Beberapa law firm membagi lagi kedua posisi itu dengan tambahan sebutan ‘junior’ dan ‘senior’ di depannya. Selain itu ada posisi managing partner selaku penanggung jawab utama pengelolaan law firm. Jasa law firm biasa digunakan untuk urusan tertentu yang tak bisa ditangani sendiri oleh in house counsel. Tentu saja posisinya lebih independen karena tidak berstatus sebagai pegawai perusahaan. “Kalau ada yang bilang in house counsel itu santai, mohon maaf, nggak juga,” kata Seradesy Sumardi, VP Head of Legal Lazada E-Logistics Indonesia.

Ia berbagi pengalamannya di acara ‘Bimbingan Kerja untuk Fresh Graduate Hukum’, yang diselenggarakan hukumonline di Jakarta, Kamis (5/4) lalu. Desy—begitu ia akrab disapa—pernah mencicipi karier di law firm sebelum menjadi in house counsel di berbagai perusahaan multinasional.

(Baca juga: Apa Beda Legal Officer dan In-House Counsel? Ini Penjelasannya).

Nah, sebelum memilih berkarier yang mana, simak dulu perbandingan di bawah ini. Informasi diperoleh langsung dari para in house counsel dan corporate lawyer andal di acara ‘Bimbingan Kerja untuk Fresh Graduate Hukum’ angkatan ke-4.

1.Tugas dan Fungsi

Secara umum, in house counsel mengelola dan mengurangi dampak risiko hukum bagi perusahaan. Tugasnya mulai dari merancang hingga menjalankan berbagai prosedur dan kebijakan perusahaan terkait hukum yang berlaku. Mereka memastikan kepatuhan terhadap segala regulasi yang berkaitan bisnis perusahaan. Termasuk terus mendorong praktik terbaiknya di perusahaan.

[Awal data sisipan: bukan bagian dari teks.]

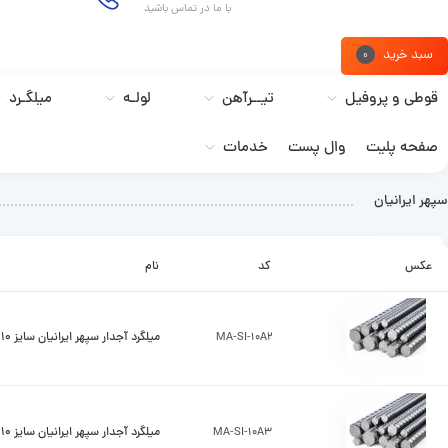
با ما در تماس باشید
سبد خرید
0
قوطی و پروفیل
تیــرآهن
لولـه
میلگـرد
صفحه پلیت
وال پست
خدمات
سپهر ایرانیان
عکس
کد
نام
MA-SI-10A2
میلگرد آجدار سپهر ایرانیان سایز 10 A2
MA-SI-10A3
میلگرد آجدار سپهر ایرانیان سایز 10 A3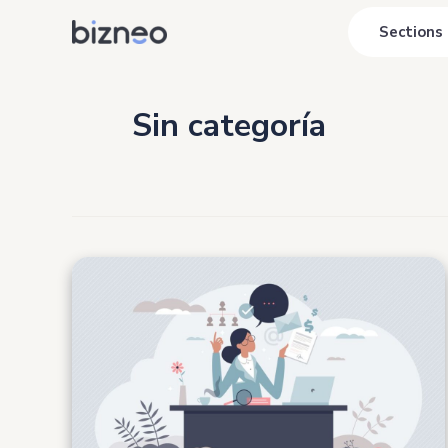
Aller
Sections
au
contenu
Sin categoría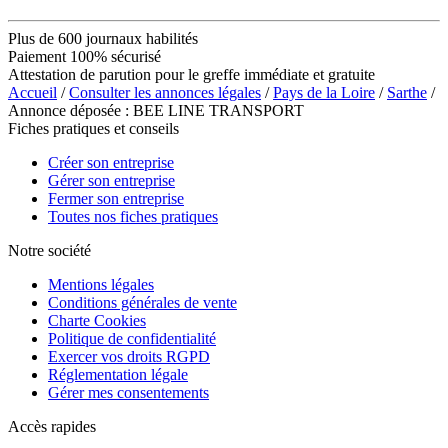
Plus de 600 journaux habilités
Paiement 100% sécurisé
Attestation de parution pour le greffe immédiate et gratuite
Accueil
/
Consulter les annonces légales
/
Pays de la Loire
/
Sarthe
/
Annonce déposée : BEE LINE TRANSPORT
Fiches pratiques et conseils
Créer son entreprise
Gérer son entreprise
Fermer son entreprise
Toutes nos fiches pratiques
Notre société
Mentions légales
Conditions générales de vente
Charte Cookies
Politique de confidentialité
Exercer vos droits RGPD
Réglementation légale
Gérer mes consentements
Accès rapides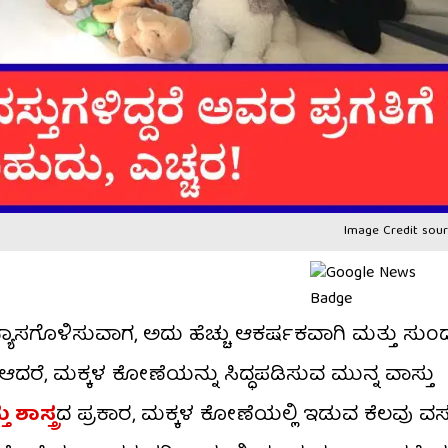
Image Credit sour
್ಯಾಸಗೊಳಿಸುವಾಗ, ಅದು ಹೆಚ್ಚು ಆಕರ್ಷಕವಾಗಿ ಮತ್ತು ಸು
ರೆ, ಮಕ್ಕಳ ಕೋಣೆಯನ್ನು ಸಿದ್ಧಪಡಿಸುವ ಮುನ್ನ ವಾಸ್ತು
 ಶಾಸ್ತ್ರ
ದ ಪ್ರಕಾರ, ಮಕ್ಕಳ ಕೋಣೆಯಲ್ಲಿ ಇಡುವ ಕೆಲವು ವಸ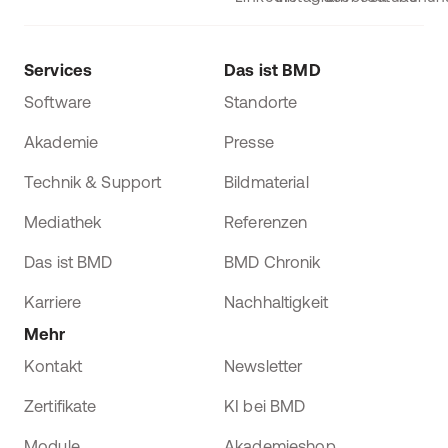
Services
Das ist BMD
Software
Standorte
Akademie
Presse
Technik & Support
Bildmaterial
Mediathek
Referenzen
Das ist BMD
BMD Chronik
Karriere
Nachhaltigkeit
Mehr
Kontakt
Newsletter
Zertifikate
KI bei BMD
Module
Akademieshop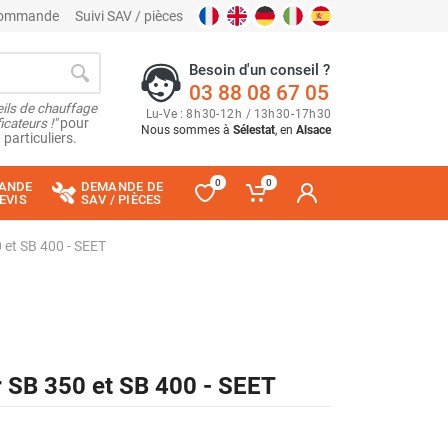
 commande
Suivi SAV / pièces
Besoin d'un conseil ?
03 88 08 67 05
ils de chauffage
Lu
-
Ve
: 8
h
30
-
12
h
/ 13
h
30
-
17
h
30
cateurs !"
pour
Nous sommes à
Sélestat
, en
Alsace
 particuliers.
0
0
ANDE
DEMANDE DE
EVIS
SAV / PIÈCES
0 et SB 400 - SEET
ur SB 350 et SB 400 - SEET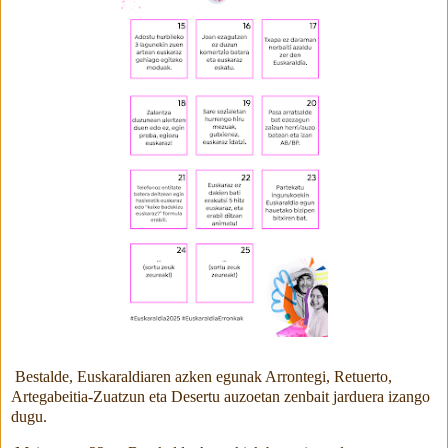
Bestalde,
Euskaraldiaren azken egunak Arrontegi, Retuerto,
Artegabeitia-Zuatzun eta Desertu auzoetan zenbait jarduera izango
dugu.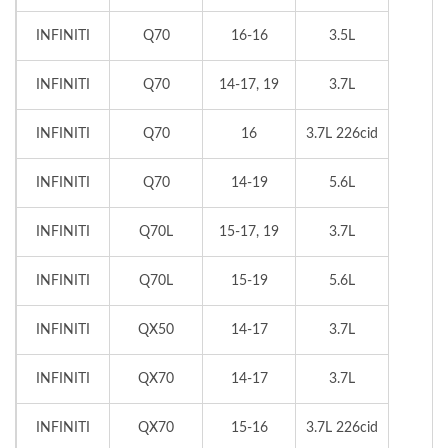
INFINITI
Q70
16-16
3.5L
INFINITI
Q70
14-17, 19
3.7L
INFINITI
Q70
16
3.7L 226cid
INFINITI
Q70
14-19
5.6L
INFINITI
Q70L
15-17, 19
3.7L
INFINITI
Q70L
15-19
5.6L
INFINITI
QX50
14-17
3.7L
INFINITI
QX70
14-17
3.7L
INFINITI
QX70
15-16
3.7L 226cid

“Kita melihat segala sesuatu dari aspek hukum untuk kepentingan perusahaan. Memberikan advis dengan berbagai alternatif solusi,” kata Dian Rizky Amelia Bakara, Senior Legal Manager SOHO Global Health. In house counsel menjadi penentu pertimbangan hukum dalam setiap pengambilan keputusan perusahaan.

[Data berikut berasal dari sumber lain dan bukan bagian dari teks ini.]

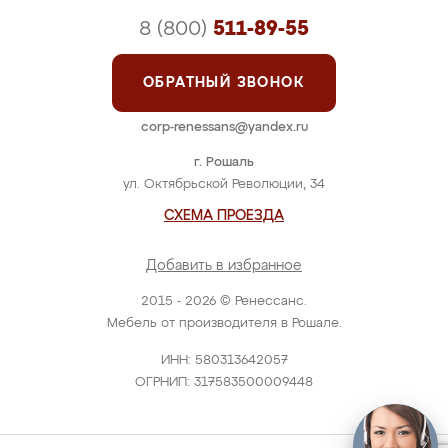
8 (800)
511-89-55
ОБРАТНЫЙ ЗВОНОК
corp-renessans@yandex.ru
г. Рошаль
ул. Октябрьской Революции, 34
СХЕМА ПРОЕЗДА
Добавить в избранное
2015 - 2026 © Ренессанс.
Мебель от производителя в Рошале.
ИНН: 580313642057
ОГРНИП: 317583500009448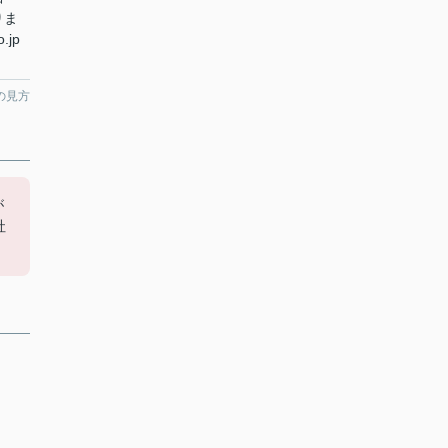
りま
.jp
の見方
が
社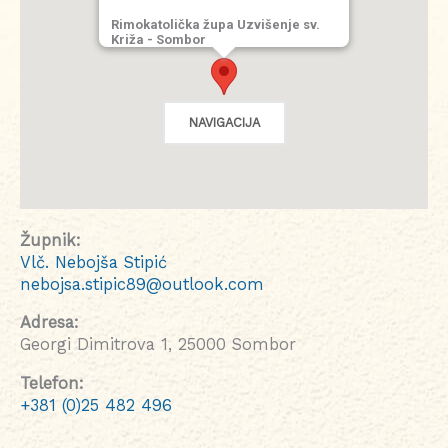
Rimokatolička župa Uzvišenje sv.
Križa - Sombor
NAVIGACIJA
Župnik:
Vlč. Nebojša Stipić
nebojsa.stipic89@outlook.com
Adresa:
Georgi Dimitrova 1, 25000 Sombor
Telefon:
+381 (0)25 482 496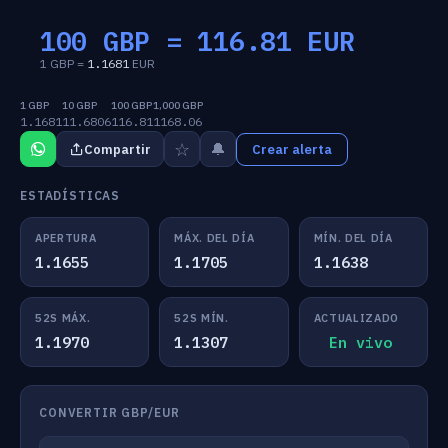
100 GBP =
116.81
EUR
1 GBP =
1.1681
EUR
1 GBP
10 GBP
100 GBP
1,000 GBP
1.1681
11.6806
116.81
1168.06
☆
🔔
Compartir
Crear alerta
ESTADÍSTICAS
APERTURA
MÁX. DEL DÍA
MÍN. DEL DÍA
1.1655
1.1705
1.1638
52S MÁX.
52S MÍN.
ACTUALIZADO
1.1970
1.1307
En vivo
CONVERTIR GBP/EUR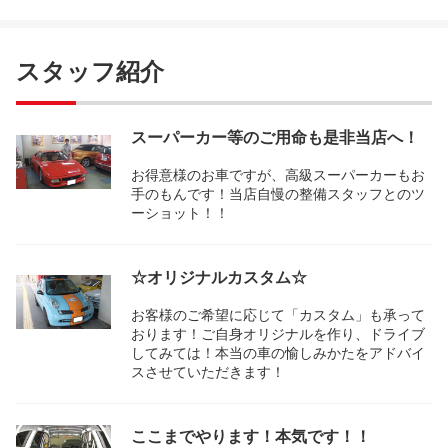
スタッフ紹介
スーパーカー等のご用命も是非当店へ！
お得意様のお車ですが、高級スーパーカーもお
手のもんです！当店自慢の整備スタッフとのツ
ーショット！！
☆オリジナルカスタム☆
お客様のご希望に応じて「カスタム」も承って
おります！ご自身オリジナルを作り、ドライブ
してみては！本当の車の愉しみかたをアドバイ
スさせていただきます！
ここまでやります！本気です！！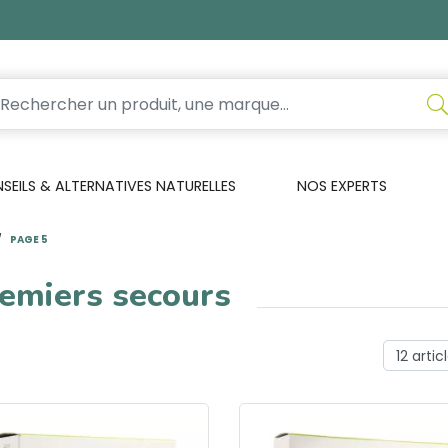
EILS & ALTERNATIVES NATURELLES
NOS EXPERTS
PAGE 5
remiers secours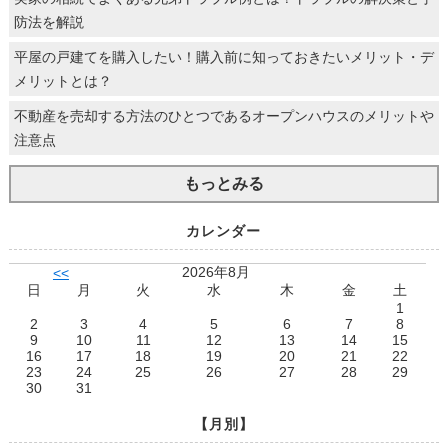
防法を解説
平屋の戸建てを購入したい！購入前に知っておきたいメリット・デ
メリットとは？
不動産を売却する方法のひとつであるオープンハウスのメリットや
注意点
もっとみる
カレンダー
2026年8月
<<
日
月
火
水
木
金
土
1
2
3
4
5
6
7
8
9
10
11
12
13
14
15
16
17
18
19
20
21
22
23
24
25
26
27
28
29
30
31
【月別】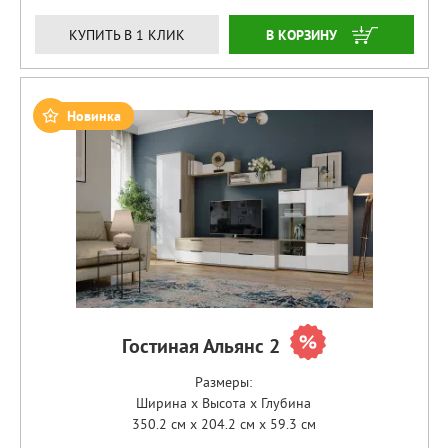
ЗАКАЗАТЬ
КУПИТЬ В 1 КЛИК
Новинка
Гостиная Альянс 2
Размеры:
Ширина x Высота x Глубина
350.2 см x 204.2 см x 59.3 см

Partner firma hukum Lubis Gani Surowidjojo (LGS), Arief T.Surowidjojo, juga mengakui hal tersebut. “Advis law firm biasa dianggap perusahaan sebagai tambahan. Namun in house counsel sebagai orang internal yang diutamakan manajemen untuk pengambilan keputusan,” katanya.

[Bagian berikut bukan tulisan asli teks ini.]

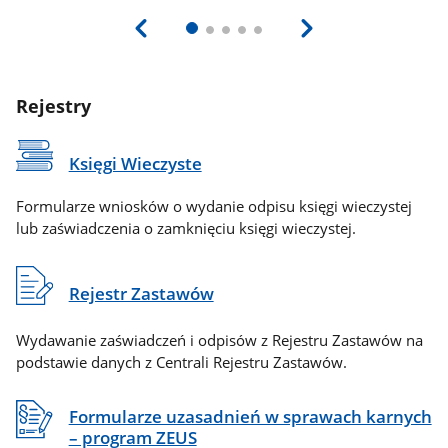
Rejestry
Księgi Wieczyste
Formularze wniosków o wydanie odpisu księgi wieczystej
lub zaświadczenia o zamknięciu księgi wieczystej.
Rejestr Zastawów
Wydawanie zaświadczeń i odpisów z Rejestru Zastawów na
podstawie danych z Centrali Rejestru Zastawów.
Formularze uzasadnień w sprawach karnych
– program ZEUS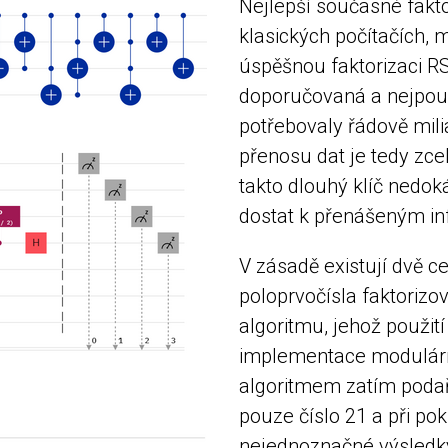
Nejlepší současné fakt
klasických počítačích, m
úspěšnou faktorizaci RS
doporučovaná a nejpouž
potřebovaly řádově mili
přenosu dat je tedy zce
takto dlouhý klíč nedo
dostat k přenášeným i
V zásadě existují dvě c
poloprvočísla faktoriz
algoritmu, jehož použit
implementace modulárně
algoritmem zatím podaři
pouze číslo 21 a při po
nejednoznačné výsledky.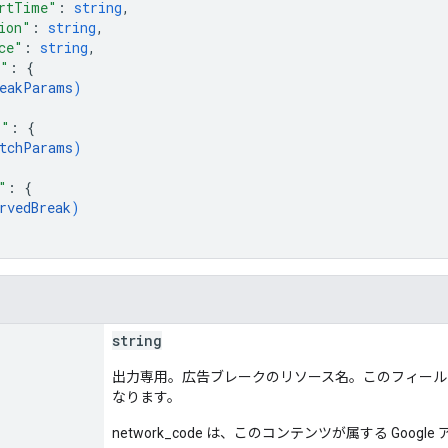
rtTime"
: 
string
,
ion"
: 
string
,
ce"
: 
string
,
s"
: 
{
eakParams
)
s"
: 
{
tchParams
)
"
: 
{
rvedBreak
)
string
出力専用。広告ブレークのリソース名。このフィールドの形
なります。
network_code は、このコンテンツが属する Goo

Corporate lawyer biasanya membantu perusahaan dalam hal tertentu. Erlangga Gaffar, Senior Legal Counsel PT.Vale Indonesia Tbk. menjelaskan tiga alasan perusahaan menggunakan jasa law firm. Kami memang tidak bisa tangani, kami bisa tangani tapi tidak sempat, atau karena memang diwajibkan aturan tertentu harus pakai jasa law firm,” kata Erlangga. Ia mengakui tetap ada urusan hukum yang tidak bisa ditangani in house counsel. Terutama berkaitan dengan pengalaman menangani transaksi tertentu.

2.Cakupan Kerja

Baik in house counsel maupun corporate lawyer di law firm berurusan dengan banyak dokumen hukum dan transaksi. Kedua profesi ini sama-sama melakukan riset tentang regulasi, uji tuntas kepatuhan hukum, merancang kontrak, memberikan pendapat hukum, hingga mewakili tindakan hukum seperti negosiasi atau litigasi ke pengadilan.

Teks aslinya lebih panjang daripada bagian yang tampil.